╭─ DATA SHOWN
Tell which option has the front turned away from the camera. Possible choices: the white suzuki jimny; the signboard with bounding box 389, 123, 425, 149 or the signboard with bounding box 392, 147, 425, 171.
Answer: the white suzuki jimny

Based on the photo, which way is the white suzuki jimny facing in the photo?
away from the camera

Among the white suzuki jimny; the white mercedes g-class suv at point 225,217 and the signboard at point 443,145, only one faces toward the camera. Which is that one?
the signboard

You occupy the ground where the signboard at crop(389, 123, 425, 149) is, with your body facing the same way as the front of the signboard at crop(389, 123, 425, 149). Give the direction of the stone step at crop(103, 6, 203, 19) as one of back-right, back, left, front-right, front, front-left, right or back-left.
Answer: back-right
╰─
╭─ DATA SHOWN
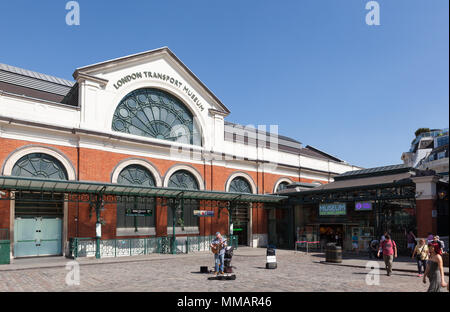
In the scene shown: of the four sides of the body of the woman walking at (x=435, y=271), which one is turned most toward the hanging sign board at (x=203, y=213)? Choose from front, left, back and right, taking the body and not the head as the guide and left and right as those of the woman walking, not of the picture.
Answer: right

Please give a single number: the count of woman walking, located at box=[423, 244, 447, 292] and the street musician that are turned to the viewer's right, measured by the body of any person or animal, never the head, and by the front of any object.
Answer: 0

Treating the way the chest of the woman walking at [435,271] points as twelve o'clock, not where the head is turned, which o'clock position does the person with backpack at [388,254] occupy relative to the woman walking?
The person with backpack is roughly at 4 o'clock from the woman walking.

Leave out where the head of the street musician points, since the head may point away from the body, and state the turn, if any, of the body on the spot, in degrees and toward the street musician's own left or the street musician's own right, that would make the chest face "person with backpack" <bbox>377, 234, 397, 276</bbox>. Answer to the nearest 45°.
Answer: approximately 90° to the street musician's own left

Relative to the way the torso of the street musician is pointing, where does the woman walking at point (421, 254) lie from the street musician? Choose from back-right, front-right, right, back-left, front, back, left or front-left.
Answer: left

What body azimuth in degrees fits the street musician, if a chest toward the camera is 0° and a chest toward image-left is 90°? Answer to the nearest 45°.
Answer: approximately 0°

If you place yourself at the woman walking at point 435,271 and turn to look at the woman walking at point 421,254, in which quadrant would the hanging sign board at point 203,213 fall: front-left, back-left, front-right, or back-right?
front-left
╰─
WHAT YOU NEED TO DO: State how many lines of the data above contain the string "nearest", with case counting. Give only the number.

RESULT FOR THIS EXERCISE: 2